Dans quels secteurs et quelles provinces recrute-t-on le plus?
L’Ontario, qui est le poumon économique du pays, attire beaucoup, mais ça s’explique également du fait que, du point de vue francophone, les provinces les plus connues sont le Québec et l’Ontario. Si on évoque le Yukon, la Saskatchewan ou encore le Manitoba, ça ne parle pas à beaucoup de francophones. C’est dû en grande partie à cette méconnaissance géographique canadienne.
Qu’est-ce qui explique l’attrait des immigrants francophones en Ontario?
C’est pour beaucoup un changement total de vie qui les séduit. L’Ontario permet à ces francophones d’apprendre à parler anglais, mais tout en gardant leur identité francophone. De plus, comme je le disais plus tôt, par rapport à une province comme Québec, les francophones peuvent se différencier dans la province ontarienne. Le pouvoir d’attractivité est très fort pour le Canada qui incarne un rêve de bilinguisme, d’inclusion et de diversité.
Vous avez été choisi pour devenir le nouveau directeur général du Club canadien de Toronto. Comment est-ce que ça s’est fait?
Tout ça est en fait assez récent. J’ai rencontré Richard Kempler, l’actuel directeur général, il y a un an à l’occasion d’un sommet francophone à Québec. J’avais au départ dans l’idée de travailler pour une des universités francophones dans la continuité de mon parcours académique.
En parallèle, je suis devenu membre à part entière du Club canadien par mon entreprise et, en avril dernier, Richard m’a proposé de postuler pour le poste de directeur général. À la suite des entretiens, j’ai finalement obtenu le poste. Ce fut donc une surprise, pas du tout planifiée!
Quels sont vos attentes et projets pour le club?
Mon objectif personnel, tout comme celui du club, est de se développer encore davantage. Nous sommes très ancrés dans la communauté francophone, mais nous allons élargir nos cibles aux francophones qui ne nous connaissent pas, qui sont cachés dans la jungle anglophone et qui, jusque là, n’ont pas eu l’accès, ou l’envie ou même l’idée de penser qu’il y avait une entité francophone qui pouvait être source de réseaux, de collaboration et d’amitiés aussi. Ces personnes-là ont une vision différente qui ne peut qu’enrichir la communauté actuelle.
Notre deuxième cible sera les étudiants francophones qui ont du mal à accéder au marché du travail. On veut pouvoir les aider en les mettant en relation avec de futurs employeurs.
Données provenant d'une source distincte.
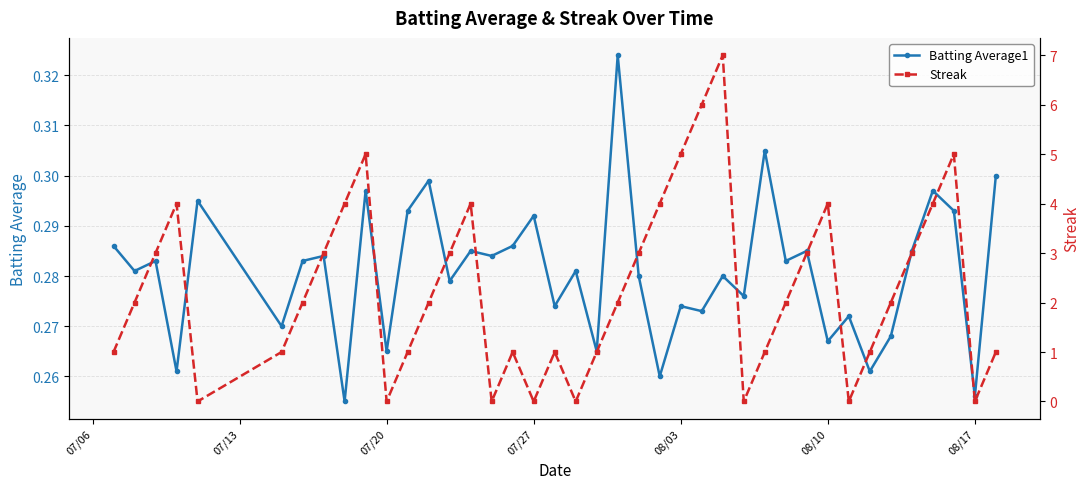

True or false: Batting Average1 has more than 0 interior local peaks.

True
La troisième sera les entrepreneurs francophones qui veulent se développer et la quatrième, les immigrants francophones à aider dans leur installation et intégration professionnelle. L’objectif du club est clair : fédérer, être la pierre angulaire du grand réseau francophone.
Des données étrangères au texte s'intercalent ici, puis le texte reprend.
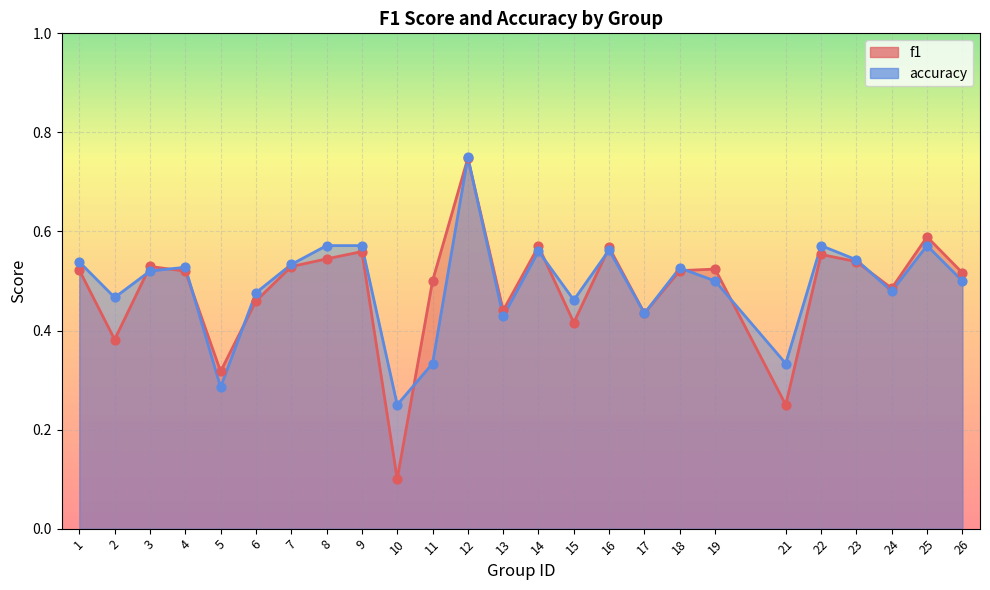

Is the value of f1 at 10 greater than the value of accuracy at 22?

No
Comment qualifierais-tu la communauté francophone de Toronto?
C’est une francophonie qui est vivante, qui a envie de se développer et qui a plein d’amour à donner, si je puis dire. Mais être en milieu minoritaire la rend aussi fragile d’où le besoin d’entretenir sa flamme, pour rester sur cette métaphore. Elle ne disparaitra pas tant que les francophones continueront à être investis et à étendre la communauté. Le Club canadien va y contribuer à son échelle. »
LES DATES-CLÉS D’ALEXIS MAQUIN :
1984 : Naissance à Rochefort en France.
2005 : Premier départ seul à l’étranger à Belfast, un voyage initiatique.
2012 : Fin de ses études le menant la même année à voyager en Belgique, au Pérou et aux États-Unis.
2014 : Arrivée pour la première fois à Toronto et ce, pour une durée de trois ans.
2021 : Retour à Toronto pour y vivre avec son épouse, après une parenthèse de quatre ans en France.
Chaque fin de semaine, ONFR+ rencontre un acteur des enjeux francophones ou politiques en Ontario et au Canada.